TASK BRIEF.
Give the entries again exactly, without pictures.

--- RECORDS TO PROCESS Enclosed Below ---

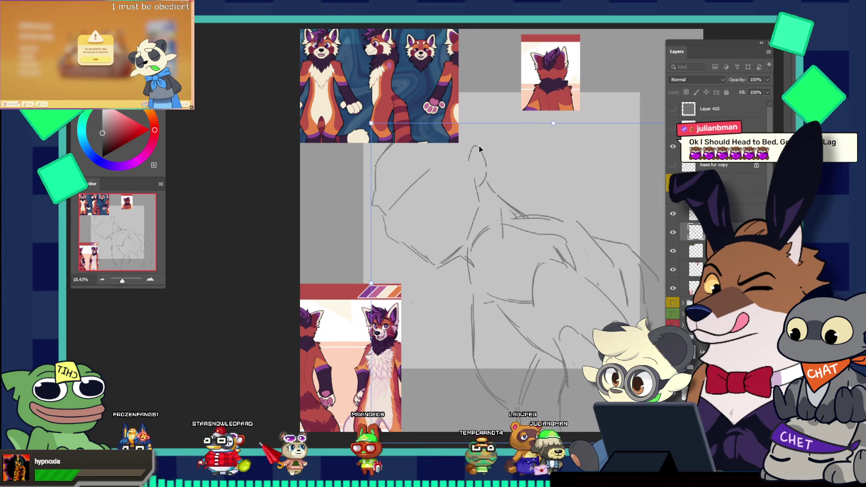
- Show the coloured wolf artwork over the red panda sketch
left_click(673, 303)
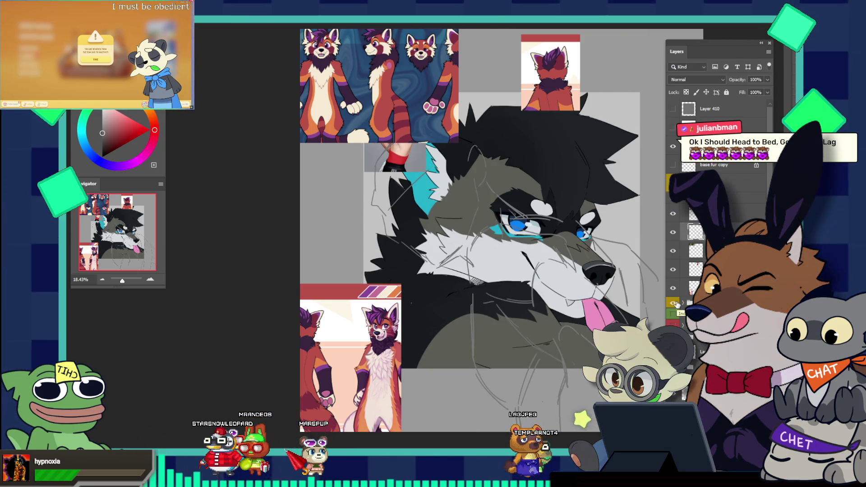
scroll(603, 234, "up", 3)
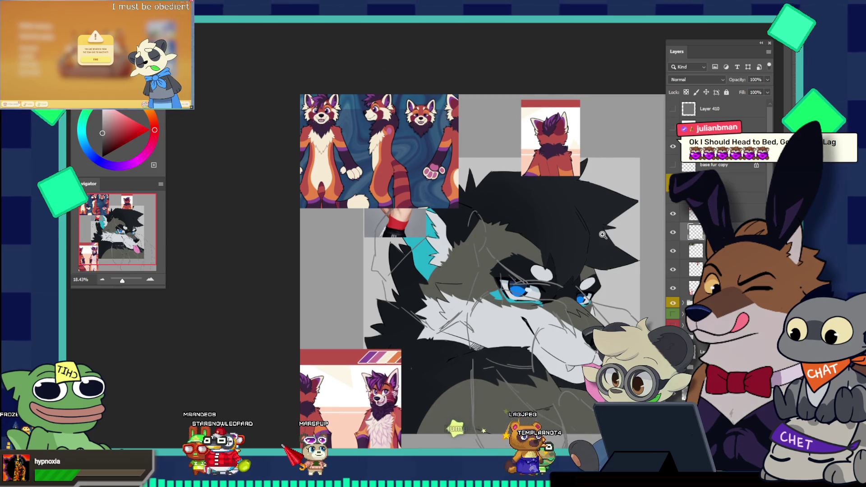
scroll(603, 235, "up", 1)
scroll(590, 220, "up", 2)
scroll(595, 225, "up", 1)
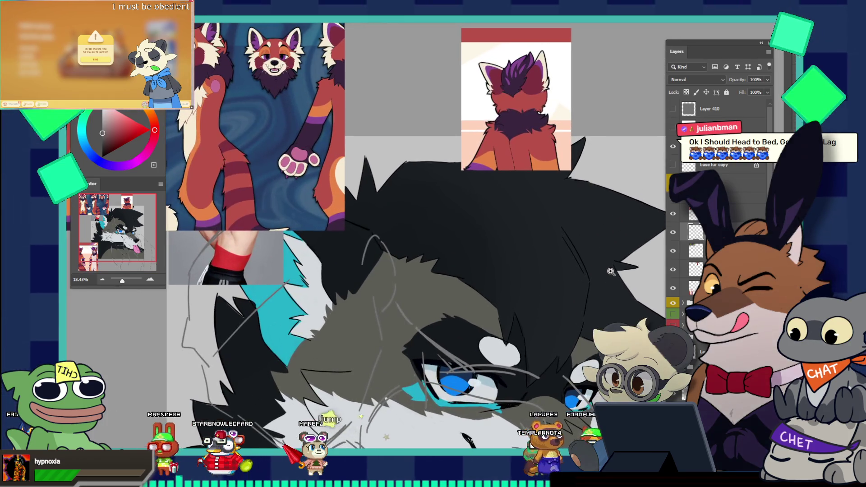
scroll(609, 239, "down", 4)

--- End of Enclosed RECORDS TO PROCESS ---

ANSWER SPACE.
- Show the coloured wolf artwork over the red panda sketch
left_click(673, 303)
scroll(603, 234, "up", 3)
scroll(603, 235, "up", 1)
scroll(590, 220, "up", 2)
scroll(595, 225, "up", 1)
scroll(609, 239, "down", 4)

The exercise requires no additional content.